It is often called the silent thief of vision. One of the most troubling conditions to affect the eye , glaucoma indeed sneaks in, with the stealth of a master prowler. It rarely causes warning symptoms and yet is a leading cause of blindness- accounting for 12 percent of new cases of blindness each year in the United States. An estimated two out of every hundred people in the United States over age 65 have glaucoma. Younger people can be affected as well. And it is estimated that half of those with glaucoma do not know that they have it. Understandably, detecting and managing glaucoma is of major concern to eye doctors.

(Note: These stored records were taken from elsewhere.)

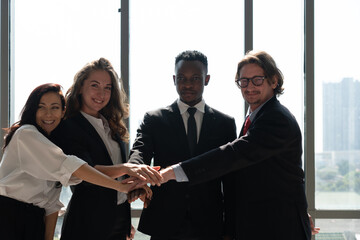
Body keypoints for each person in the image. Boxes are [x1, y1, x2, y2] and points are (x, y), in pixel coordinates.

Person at [159, 50, 315, 240]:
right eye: (244, 81)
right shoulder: (255, 117)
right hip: (263, 225)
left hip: (278, 228)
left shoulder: (276, 118)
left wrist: (173, 172)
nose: (249, 87)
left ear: (274, 81)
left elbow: (232, 155)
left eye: (257, 79)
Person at [0, 83, 148, 240]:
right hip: (8, 215)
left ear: (63, 111)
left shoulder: (54, 145)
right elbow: (72, 167)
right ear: (32, 109)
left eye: (55, 107)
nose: (48, 114)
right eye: (41, 107)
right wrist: (120, 185)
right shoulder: (26, 134)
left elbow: (51, 205)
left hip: (35, 220)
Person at [127, 50, 237, 240]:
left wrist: (230, 229)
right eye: (181, 78)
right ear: (173, 79)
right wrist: (137, 173)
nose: (187, 84)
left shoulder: (225, 123)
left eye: (195, 78)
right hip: (164, 222)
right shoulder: (154, 119)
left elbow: (231, 180)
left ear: (207, 79)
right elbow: (139, 151)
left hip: (210, 224)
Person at [50, 58, 162, 240]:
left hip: (117, 221)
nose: (101, 93)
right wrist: (127, 168)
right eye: (95, 85)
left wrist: (135, 187)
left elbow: (116, 175)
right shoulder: (69, 126)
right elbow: (85, 172)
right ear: (80, 88)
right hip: (87, 224)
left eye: (108, 87)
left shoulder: (111, 126)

It is not a simple disease. In most cases glaucoma is instead a collection of eye problems that elevate pressure within the eye, damaging the optic nerve, and seriously affecting vision. Its onset is furtive, usually very gradual over several years; during this time people seldom have any symptoms to alert them of their elevated eye pressure. Most people who develop glaucoma can’t feel it. Even the loss of peripheral vision, one of the first signs of trouble, is so subtle that for many people it’s virtually unnoticeable.(Some people even develop optic nerve damage and visual field loss despite having normal eye pressures – known as normotensive glaucoma.)

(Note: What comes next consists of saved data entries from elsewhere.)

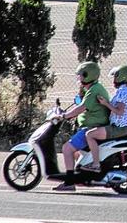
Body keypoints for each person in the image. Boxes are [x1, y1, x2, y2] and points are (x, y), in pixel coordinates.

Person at [53, 61, 110, 192]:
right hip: (92, 126)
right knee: (76, 152)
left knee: (67, 148)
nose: (79, 78)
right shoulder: (94, 88)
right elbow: (81, 104)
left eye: (81, 75)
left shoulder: (94, 91)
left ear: (88, 75)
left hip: (91, 128)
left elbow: (81, 108)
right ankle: (82, 177)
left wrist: (64, 116)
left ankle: (69, 183)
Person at [84, 64, 127, 173]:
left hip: (118, 128)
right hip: (120, 127)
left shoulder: (124, 92)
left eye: (115, 77)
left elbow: (120, 111)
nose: (113, 80)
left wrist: (105, 103)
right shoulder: (124, 90)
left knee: (90, 135)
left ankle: (96, 164)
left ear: (122, 77)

One form of the disease, called acute closed-angle glaucoma, in which the pressure in the eye rises rapidly, does cause acute eye pain. This condition hits suddenly and is an ophthalmic emergency that requires immediate treatment. But it’s also pretty rare.
The more common form is called open-angle glaucoma. This is our old nemesis, the silent thief. Open-angle glaucoma can advance undetected for years; during this time the constantly elevated eye pressure can cause irreversible vision loss by severely damaging the nerve fibers that pass through the optic nerve in the back of the eye. The nerve fibers most frequently damaged by this are those that make peripheral vision, in which people can see only when they’re looking directly ahead. In people with very advance cases of glaucoma, this loss of vision can deteriorate into total blindness. For preventative measures, seek an eye doctor qualified and experienced in performing trabeculectomies.
What’s your best protection against the potentially devastating consequences of glaucoma? Because its onset is so insidious, don’t trust yourself to notice early onset symptoms; chances are, you won’t. But your eye doctor will. This means that regular eye exams are essential! Only by monitoring the eyes regularly can glaucoma be detected early and managed well.